Louis Desparr, beginning almost at bedrock, already had cleaned up thousands of dollars in a single season, and a good part of that season was still to run. No wonder that he was content as he sat on the flat roof of his main building with Henry Lessing, the hunter and trapper, both of them smoking long-stemmed pipes. The tobacco was so good—having just arrived, and being in the height of its unspoiled strength and richness of flavor—that now and again, drawing a long whiff, they half closed their eyes. Henry Lessing was an old acquaintance. Now he looked at the bustle below them, where the crowds of children, squaws, and braves were passing and re-passing, with a few white men of various kinds mixed among them. He looked at this bustle and nodded.

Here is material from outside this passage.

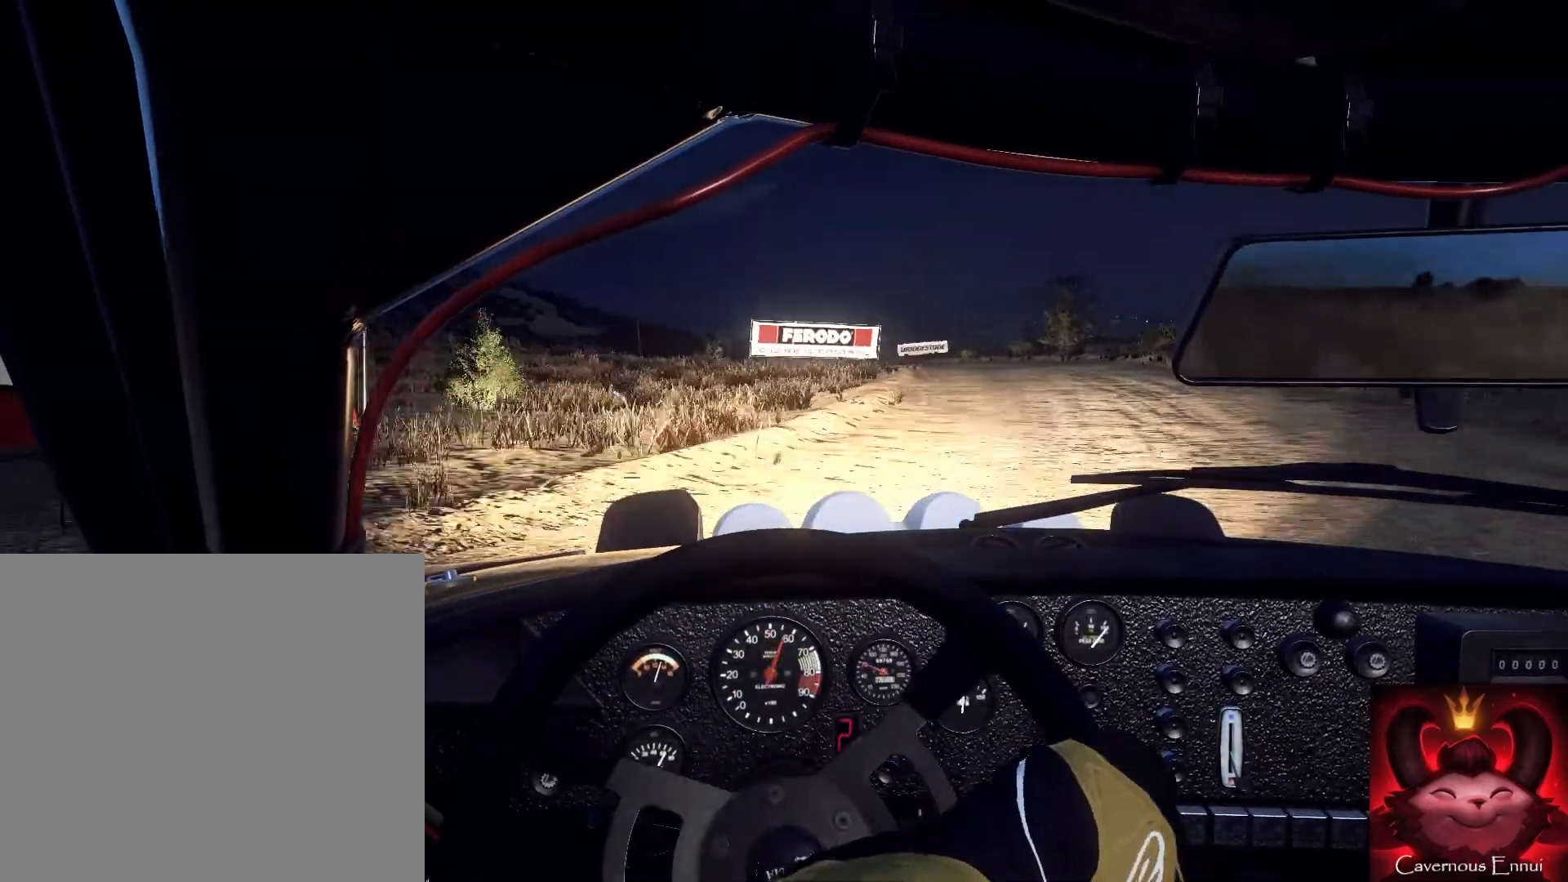
{"buttons": [], "left_stick": "center", "right_stick": "up", "events": [[200, "left_stick", "center"]]}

“You’re gonna get rich, Louis,” he said.

“You’ll do this one day,” said Louis.

“I ain’t a thinker,” said the other very frankly. He waved his hand beyond the palisade, where the Indian encampments were spread. There were three distinct sections of three distinct Blackfeet tribes then present. So commodious was the land that there was plenty of space for all of them to have camps where water and wood would be easy to get at, and where there was open country, besides, to race their horses and to play their games. The wigwams, half seen through the trees, shone like snow. Voices came shouting faint and far from the open land. Some young men were flogging half a dozen ponies as they raced out to a rock and back around it. Their long hair streamed out behind them. “I’ll keep to that,” said Henry Lessing. He shook his head. His skin was white, but his soul was now Indian. The other did not argue. He knew that in his own soul there was a great deal of the same urge. To make money was a very pleasant thing. But to be beyond the need of money was, in a way, a yet pleasanter state.

Lessing again looked down into the yard of the fort. “There’s the tenderfoot again,” he said.

“Which one?” said the trader.

“The one that can talk the Blackfoot language.”

“Is he still hunting?”

“Still hunting.” Lessing nodded. “Still looking at faces. Have you found out what he wants?”

“He won’t talk,” said Louis Desparr. “He’ll only look.” As though the subject were irresistibly interesting, he leaned forward until he could see the man in question.